● **Supplied text**
....
Depletion of LncRNA NEAT1 Rescues Mitochondrial Dysfunction Through NEDD4L-Dependent PINK1 Degradation in Animal Models of Alzheimer’s Disease

Abstract

Alzheimer’s disease (AD) is the most common neurodegenerative disorder and the main cause of dementia among the elderly worldwide. Unfortunately, the mechanism of AD remains unclear, and no effective therapies are available yet. An increasing amount of studies have demonstrated that long non-coding RNAs (LncRNAs) play a notable role in the pathogenesis of plenty of human diseases, and they have served as biomarkers and potential therapeutic targets. However, the function of LncRNAs in AD remains unclear. This study aimed to explore the potential role of LncRNA nuclear enriched abundant transcript 1 (NEAT1) in AD. We found that LncRNA NEAT1 was upregulated in the AD animal models. Furthermore, we demonstrated that NEAT1 could interact with NEDD4L and promote PTEN-induced putative kinase 1 (PINK1)’s ubiquitination and degradation and then impaired PINK1-dependent autophagy. Collectively, the lncRNA NEAT1 promotes the pathogenesis of AD and serves as a promising novel target for pharmacological intervention.
....
● **Exercise data**
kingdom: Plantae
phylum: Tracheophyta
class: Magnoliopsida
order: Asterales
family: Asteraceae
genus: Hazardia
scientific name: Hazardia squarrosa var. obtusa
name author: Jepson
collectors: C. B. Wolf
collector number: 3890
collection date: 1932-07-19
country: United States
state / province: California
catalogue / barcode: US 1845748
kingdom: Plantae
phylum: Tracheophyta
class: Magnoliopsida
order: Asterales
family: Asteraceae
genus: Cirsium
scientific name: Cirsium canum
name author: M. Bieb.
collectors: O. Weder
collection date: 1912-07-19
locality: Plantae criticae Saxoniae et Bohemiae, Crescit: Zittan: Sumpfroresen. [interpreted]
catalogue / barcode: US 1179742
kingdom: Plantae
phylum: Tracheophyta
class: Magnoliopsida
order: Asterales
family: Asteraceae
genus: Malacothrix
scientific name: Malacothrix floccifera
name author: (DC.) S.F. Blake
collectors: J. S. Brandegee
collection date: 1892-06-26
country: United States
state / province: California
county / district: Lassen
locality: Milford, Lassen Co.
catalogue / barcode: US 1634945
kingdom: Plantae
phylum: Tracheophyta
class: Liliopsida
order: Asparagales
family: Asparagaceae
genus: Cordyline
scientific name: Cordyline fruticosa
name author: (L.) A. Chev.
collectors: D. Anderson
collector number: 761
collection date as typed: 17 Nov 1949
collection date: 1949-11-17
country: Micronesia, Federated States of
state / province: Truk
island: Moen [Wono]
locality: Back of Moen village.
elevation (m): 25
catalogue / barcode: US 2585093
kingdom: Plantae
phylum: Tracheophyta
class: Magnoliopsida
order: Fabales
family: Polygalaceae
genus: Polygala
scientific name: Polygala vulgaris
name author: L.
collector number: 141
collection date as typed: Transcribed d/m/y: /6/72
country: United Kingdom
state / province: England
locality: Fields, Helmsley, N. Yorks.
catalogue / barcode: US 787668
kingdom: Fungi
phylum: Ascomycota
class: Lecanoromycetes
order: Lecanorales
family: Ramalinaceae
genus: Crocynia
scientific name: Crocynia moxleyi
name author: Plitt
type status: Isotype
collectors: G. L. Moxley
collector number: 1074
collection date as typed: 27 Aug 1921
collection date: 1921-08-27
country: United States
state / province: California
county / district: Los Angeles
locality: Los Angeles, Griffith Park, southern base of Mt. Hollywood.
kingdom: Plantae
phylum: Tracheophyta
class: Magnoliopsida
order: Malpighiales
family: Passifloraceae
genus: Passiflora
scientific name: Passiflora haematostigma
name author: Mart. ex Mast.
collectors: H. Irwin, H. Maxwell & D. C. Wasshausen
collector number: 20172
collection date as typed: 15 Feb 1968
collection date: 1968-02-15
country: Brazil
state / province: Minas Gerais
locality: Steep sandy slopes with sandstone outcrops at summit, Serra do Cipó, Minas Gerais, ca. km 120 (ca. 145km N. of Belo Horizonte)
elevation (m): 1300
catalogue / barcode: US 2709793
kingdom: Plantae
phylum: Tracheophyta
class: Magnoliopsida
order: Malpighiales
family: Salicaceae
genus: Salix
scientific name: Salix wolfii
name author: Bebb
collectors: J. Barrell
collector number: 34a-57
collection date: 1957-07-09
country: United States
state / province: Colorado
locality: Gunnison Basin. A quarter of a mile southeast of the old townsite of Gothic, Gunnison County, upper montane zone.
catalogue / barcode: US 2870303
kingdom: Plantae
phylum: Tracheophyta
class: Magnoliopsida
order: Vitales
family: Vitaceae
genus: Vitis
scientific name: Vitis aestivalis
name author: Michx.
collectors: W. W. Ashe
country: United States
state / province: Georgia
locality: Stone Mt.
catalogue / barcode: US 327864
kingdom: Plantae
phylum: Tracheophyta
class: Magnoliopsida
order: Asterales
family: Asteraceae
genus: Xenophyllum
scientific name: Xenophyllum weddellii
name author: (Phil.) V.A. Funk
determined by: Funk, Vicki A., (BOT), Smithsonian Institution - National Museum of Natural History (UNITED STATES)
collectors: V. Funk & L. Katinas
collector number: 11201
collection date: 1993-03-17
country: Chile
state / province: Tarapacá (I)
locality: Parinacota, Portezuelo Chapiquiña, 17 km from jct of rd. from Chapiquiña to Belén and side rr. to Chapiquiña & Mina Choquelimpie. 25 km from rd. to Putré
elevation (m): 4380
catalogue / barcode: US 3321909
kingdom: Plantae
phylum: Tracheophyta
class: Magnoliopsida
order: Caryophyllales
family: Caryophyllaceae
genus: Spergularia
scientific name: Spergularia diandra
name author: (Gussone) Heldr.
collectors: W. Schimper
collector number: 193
....
List each abbreviation that the Alzheimer's disease abstract spells out, giving its full form. The listing is separate material and has no connection to the abstract.

- AD: Alzheimer's disease
- LncRNAs: long non-coding RNAs
- NEAT1: nuclear enriched abundant transcript 1
- PINK1: PTEN-induced putative kinase 1